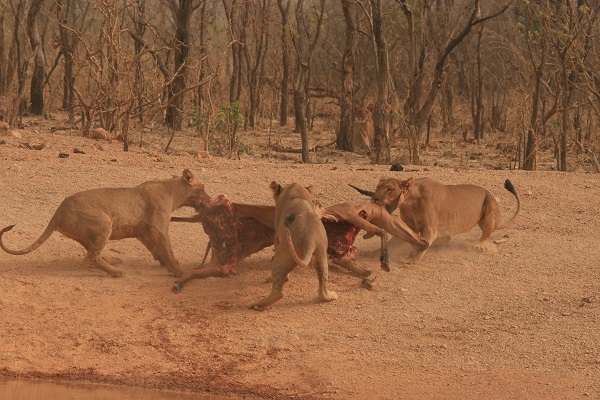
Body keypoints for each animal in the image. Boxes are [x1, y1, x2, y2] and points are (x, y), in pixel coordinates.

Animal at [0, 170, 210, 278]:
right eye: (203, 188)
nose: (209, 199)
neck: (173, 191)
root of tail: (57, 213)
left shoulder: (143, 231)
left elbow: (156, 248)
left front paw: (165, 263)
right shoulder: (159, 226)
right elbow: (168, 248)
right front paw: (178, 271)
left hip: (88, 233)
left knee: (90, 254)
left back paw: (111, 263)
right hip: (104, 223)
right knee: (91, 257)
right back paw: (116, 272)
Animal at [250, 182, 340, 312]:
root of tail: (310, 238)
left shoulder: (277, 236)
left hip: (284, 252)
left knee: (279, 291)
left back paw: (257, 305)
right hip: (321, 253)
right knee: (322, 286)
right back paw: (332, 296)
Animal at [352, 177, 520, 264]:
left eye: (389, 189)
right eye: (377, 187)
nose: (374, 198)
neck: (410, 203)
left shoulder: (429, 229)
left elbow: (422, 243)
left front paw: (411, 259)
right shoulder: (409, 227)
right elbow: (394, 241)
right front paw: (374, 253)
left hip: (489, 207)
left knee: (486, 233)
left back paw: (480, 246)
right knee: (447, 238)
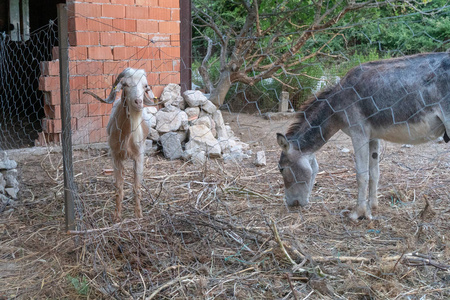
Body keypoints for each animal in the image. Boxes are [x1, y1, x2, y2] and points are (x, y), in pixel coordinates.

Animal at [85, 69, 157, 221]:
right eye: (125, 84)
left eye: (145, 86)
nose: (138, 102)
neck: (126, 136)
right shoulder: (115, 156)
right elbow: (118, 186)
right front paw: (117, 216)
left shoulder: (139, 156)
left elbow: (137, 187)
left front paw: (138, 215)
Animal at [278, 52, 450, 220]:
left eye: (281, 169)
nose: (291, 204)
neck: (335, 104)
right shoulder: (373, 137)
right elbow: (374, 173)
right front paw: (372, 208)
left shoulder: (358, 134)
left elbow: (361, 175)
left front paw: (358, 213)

··········

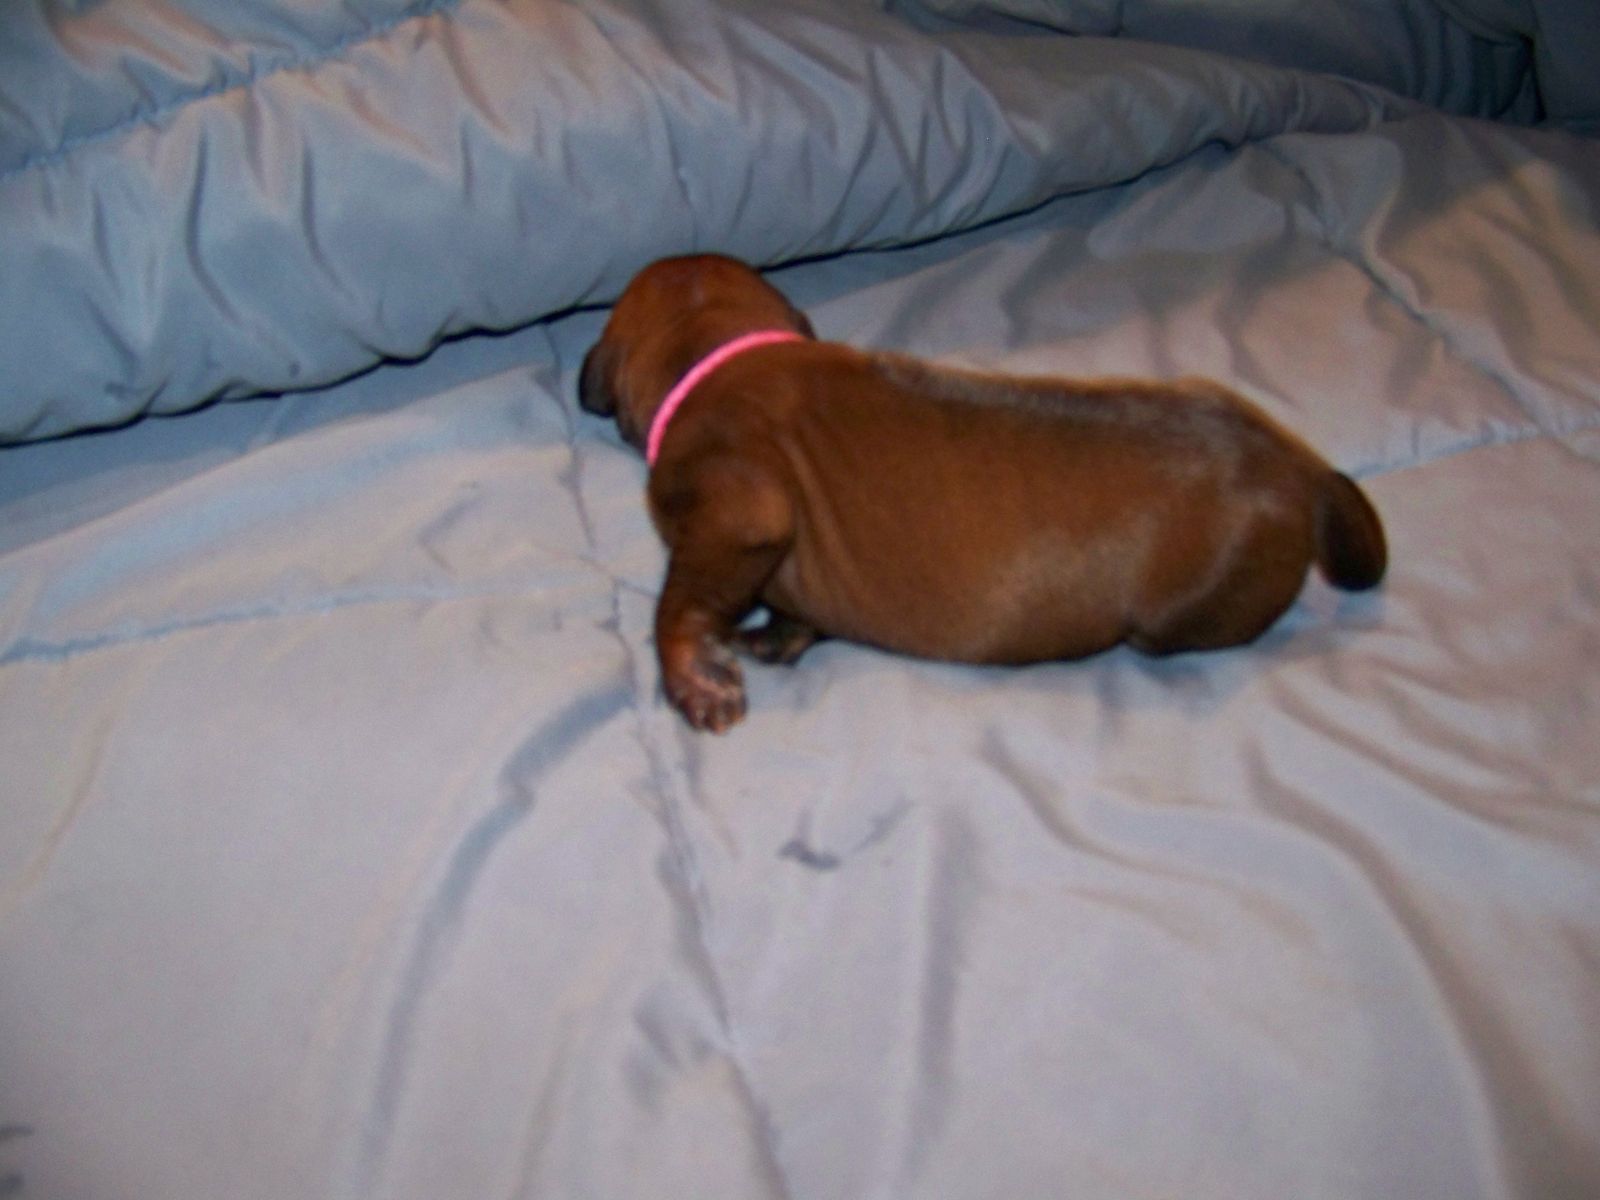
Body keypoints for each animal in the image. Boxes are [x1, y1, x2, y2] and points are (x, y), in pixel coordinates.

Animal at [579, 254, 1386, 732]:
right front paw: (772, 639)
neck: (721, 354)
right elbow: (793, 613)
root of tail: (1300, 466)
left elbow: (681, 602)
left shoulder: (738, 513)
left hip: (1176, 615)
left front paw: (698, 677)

··········

Where does the word "knee" occur in the data? Copy every line that has it.

left knee: (90, 254)
right knee: (91, 257)
left knee: (279, 291)
right knee: (322, 286)
left knee: (486, 233)
right knee: (447, 238)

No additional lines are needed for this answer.